The French Competition Authority (FCA) has recently issued an opinion closing the sector inquiry it launched in the payment sector in January 2020. The FCA's report mainly focuses on the disruption brought by new technologies and new market players in the sector, in particular BigTech companies. Whilst no enforcement action has yet been officially announced, there is no doubt that the FCA will keep a close eye on the competition law risks identified in the report.

In January 2020, the FCA announced the opening of ex-officio proceedings to assess the competitive impact of new technologies applied to financial services, and in particular payment services in France.
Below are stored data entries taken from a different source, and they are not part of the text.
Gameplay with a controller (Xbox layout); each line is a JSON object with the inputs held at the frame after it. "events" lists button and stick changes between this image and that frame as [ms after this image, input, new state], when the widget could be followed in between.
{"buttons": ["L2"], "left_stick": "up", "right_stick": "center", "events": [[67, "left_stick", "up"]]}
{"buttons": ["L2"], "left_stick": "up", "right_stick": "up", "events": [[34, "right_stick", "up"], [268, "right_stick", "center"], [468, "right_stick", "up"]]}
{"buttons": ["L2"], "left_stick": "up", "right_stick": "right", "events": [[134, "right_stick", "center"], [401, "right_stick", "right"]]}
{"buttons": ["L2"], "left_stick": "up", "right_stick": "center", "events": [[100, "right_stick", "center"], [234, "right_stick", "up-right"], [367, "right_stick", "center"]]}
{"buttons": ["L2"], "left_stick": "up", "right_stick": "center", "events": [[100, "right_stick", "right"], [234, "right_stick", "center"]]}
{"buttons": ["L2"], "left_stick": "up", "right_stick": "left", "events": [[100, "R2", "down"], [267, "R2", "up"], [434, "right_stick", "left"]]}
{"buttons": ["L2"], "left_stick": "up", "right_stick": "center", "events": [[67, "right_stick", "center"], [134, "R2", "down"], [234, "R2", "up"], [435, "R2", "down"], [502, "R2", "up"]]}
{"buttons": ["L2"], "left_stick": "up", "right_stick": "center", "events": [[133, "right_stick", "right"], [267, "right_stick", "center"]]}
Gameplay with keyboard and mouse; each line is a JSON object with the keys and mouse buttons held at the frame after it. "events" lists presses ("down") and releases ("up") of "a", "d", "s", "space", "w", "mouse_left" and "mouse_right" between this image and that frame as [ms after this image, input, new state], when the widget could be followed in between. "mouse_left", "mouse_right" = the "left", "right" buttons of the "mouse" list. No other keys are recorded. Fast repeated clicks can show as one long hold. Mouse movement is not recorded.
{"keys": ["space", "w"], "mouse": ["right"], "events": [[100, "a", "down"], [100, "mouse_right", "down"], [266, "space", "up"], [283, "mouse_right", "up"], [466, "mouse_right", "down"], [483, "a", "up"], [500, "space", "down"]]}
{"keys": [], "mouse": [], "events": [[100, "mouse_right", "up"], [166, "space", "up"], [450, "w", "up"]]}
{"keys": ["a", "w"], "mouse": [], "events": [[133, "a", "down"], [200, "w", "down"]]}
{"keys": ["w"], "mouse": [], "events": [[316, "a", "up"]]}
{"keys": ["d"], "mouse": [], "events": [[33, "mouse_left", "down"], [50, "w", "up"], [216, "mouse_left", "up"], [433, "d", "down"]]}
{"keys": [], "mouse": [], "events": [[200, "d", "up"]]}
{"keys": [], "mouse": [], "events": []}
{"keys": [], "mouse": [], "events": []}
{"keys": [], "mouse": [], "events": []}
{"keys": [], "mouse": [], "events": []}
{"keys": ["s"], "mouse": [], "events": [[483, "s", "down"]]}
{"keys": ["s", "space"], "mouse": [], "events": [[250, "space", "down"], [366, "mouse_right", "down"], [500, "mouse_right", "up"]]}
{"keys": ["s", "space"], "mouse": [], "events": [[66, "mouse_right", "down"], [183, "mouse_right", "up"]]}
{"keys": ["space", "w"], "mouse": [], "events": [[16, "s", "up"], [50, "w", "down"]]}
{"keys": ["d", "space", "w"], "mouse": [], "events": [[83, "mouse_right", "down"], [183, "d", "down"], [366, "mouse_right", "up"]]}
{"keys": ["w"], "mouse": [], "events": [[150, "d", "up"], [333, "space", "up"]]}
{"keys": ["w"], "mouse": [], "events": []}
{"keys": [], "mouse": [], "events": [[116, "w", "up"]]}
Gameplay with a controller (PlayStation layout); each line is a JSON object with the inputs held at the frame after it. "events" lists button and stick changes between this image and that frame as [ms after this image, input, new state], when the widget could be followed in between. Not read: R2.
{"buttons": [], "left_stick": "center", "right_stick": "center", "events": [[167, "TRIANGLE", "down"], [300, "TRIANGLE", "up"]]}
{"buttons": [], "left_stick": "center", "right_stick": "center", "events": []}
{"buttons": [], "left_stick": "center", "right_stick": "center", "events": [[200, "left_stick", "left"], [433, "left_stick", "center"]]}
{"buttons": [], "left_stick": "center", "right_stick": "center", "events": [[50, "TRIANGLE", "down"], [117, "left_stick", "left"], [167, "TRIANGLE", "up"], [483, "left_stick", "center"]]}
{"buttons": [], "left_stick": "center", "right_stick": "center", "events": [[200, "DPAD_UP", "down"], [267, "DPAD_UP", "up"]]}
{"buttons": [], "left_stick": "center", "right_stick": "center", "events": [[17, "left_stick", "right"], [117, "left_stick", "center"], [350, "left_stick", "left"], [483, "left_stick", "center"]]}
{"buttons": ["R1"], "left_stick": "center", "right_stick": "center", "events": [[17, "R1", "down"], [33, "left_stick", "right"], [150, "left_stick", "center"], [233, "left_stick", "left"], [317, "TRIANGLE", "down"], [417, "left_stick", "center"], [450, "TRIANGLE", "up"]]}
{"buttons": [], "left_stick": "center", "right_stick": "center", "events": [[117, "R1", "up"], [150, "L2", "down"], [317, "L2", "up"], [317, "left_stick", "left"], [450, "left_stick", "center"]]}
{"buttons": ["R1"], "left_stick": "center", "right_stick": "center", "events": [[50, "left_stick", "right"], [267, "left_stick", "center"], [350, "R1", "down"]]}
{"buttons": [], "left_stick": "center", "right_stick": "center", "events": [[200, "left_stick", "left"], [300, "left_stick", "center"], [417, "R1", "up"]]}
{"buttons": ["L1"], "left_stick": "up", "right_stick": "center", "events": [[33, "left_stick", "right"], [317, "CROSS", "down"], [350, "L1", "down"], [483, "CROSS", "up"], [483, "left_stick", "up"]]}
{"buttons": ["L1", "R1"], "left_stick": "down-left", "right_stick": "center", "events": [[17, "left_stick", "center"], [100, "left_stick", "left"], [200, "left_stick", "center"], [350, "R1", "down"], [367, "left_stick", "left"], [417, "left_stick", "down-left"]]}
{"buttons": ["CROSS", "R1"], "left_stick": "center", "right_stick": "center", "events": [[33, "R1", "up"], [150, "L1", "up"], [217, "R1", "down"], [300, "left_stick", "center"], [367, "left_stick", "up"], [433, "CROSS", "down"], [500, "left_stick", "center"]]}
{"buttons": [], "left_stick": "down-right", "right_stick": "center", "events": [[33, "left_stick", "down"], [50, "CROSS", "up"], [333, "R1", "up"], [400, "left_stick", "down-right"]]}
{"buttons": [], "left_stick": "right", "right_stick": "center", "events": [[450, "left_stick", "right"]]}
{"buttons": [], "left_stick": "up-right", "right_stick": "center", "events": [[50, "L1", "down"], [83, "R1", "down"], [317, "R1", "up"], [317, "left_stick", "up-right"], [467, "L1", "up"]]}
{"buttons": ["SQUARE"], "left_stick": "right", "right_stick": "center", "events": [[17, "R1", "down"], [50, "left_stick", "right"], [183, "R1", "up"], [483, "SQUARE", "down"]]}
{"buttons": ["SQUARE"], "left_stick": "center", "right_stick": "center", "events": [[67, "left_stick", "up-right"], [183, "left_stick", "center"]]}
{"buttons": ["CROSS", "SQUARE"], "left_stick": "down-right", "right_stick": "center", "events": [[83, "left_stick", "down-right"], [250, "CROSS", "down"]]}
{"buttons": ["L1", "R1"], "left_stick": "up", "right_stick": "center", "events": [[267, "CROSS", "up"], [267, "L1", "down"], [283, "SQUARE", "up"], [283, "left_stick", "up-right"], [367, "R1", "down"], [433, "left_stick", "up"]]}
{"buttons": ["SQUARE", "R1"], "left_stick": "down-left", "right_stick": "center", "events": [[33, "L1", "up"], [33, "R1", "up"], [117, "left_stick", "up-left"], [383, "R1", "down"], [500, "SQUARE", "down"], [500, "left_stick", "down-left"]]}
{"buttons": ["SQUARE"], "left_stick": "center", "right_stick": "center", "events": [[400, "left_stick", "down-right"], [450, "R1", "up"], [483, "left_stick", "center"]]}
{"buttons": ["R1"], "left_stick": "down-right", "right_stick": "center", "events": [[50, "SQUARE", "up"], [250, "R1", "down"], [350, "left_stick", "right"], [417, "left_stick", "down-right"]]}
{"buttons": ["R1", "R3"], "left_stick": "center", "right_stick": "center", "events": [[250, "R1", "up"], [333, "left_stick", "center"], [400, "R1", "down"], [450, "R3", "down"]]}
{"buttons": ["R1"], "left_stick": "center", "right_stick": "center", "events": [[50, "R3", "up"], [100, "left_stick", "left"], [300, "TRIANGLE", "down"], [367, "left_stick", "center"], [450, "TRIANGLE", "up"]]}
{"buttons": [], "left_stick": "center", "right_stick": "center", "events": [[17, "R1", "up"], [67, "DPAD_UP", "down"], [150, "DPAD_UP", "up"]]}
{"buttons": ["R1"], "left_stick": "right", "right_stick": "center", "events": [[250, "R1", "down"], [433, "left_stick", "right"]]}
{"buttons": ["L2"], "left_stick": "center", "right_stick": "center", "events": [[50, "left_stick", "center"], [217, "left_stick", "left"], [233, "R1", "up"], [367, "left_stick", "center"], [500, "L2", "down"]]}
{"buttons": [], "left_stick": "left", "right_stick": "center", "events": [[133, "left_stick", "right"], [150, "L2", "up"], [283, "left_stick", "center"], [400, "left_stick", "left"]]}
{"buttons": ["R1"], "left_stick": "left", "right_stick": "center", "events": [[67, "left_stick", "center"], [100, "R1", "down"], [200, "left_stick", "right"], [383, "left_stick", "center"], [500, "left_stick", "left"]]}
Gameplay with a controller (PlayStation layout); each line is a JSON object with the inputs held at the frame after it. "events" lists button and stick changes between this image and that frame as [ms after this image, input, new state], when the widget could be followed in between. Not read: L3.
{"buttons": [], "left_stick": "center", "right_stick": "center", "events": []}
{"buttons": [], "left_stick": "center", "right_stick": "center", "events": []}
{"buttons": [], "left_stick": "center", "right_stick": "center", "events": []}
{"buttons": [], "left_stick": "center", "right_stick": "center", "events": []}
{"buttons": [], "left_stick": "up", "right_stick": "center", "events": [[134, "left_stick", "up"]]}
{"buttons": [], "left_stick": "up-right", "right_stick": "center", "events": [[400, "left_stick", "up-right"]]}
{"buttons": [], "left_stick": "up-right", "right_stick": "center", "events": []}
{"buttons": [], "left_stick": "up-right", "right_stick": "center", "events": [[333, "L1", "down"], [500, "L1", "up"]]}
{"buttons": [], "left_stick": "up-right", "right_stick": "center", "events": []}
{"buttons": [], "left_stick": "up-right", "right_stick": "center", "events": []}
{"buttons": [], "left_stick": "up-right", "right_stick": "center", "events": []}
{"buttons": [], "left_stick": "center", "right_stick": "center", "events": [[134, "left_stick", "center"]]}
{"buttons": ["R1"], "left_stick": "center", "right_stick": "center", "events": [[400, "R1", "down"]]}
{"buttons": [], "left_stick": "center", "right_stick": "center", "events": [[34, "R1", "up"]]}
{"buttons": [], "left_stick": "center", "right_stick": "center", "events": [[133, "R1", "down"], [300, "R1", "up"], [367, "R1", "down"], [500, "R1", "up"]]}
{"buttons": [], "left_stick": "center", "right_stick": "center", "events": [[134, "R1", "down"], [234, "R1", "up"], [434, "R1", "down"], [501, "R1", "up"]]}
Following extensive investigative work (including a public consultation launched in May 2020 - see our previous client alert here), the FCA issued its final opinion, outlining in particular the arrival of large BigTech platforms in the payment sector and the potential leverage they have to gain considerable advantages, including:

  • full control of their ecosystems based on large communities of users, e.g. by restricting access to NFC smartphone antennas or preinstalling their payment apps in operating systems (Apple Pay, Samsung Pay, Google Pay, etc.);
  • access to large data sets from their other service activities, which they can use to promote their own payment services by tailoring their offers to consumers' needs;
  • ability to make significant profits as they are not subject to the regulatory constraints that weigh on traditional banking players and bank card groups which realize the payment. 

According to the FCA, these advantages could give rise to major competition concerns in the payment sector and in particular:

  • Risks that Big Tech firms strengthen their market power by foreclosing consumers in their own ecosystems;
  • Risks associated with the holding of data by payment service providers who manage accounts, by ensuring that they give fintechs access to the data they need to offer their own services;
  • Competition law risks associated with blockchain either through facilitation of coordination of anti-competitive behaviour or restrictions of access to private blockchains;
  • Risks of undermining the activity of the traditional banking players who are increasingly used by fintech and BigTech companies only to perform high fixed cost tasks (e.g. physical networks, payment infrastructures) with the risk that traditional banking businesses be side-lined in the value chain.

This FCA's opinion may also add to the debate and discussions at the European level on the regulation of payments and new technologies in general – in particular around the implementation of the Digital Market Act and the Digital Finance Package, or the Commission's ongoing antitrust probe into Apple Pay announced last summer.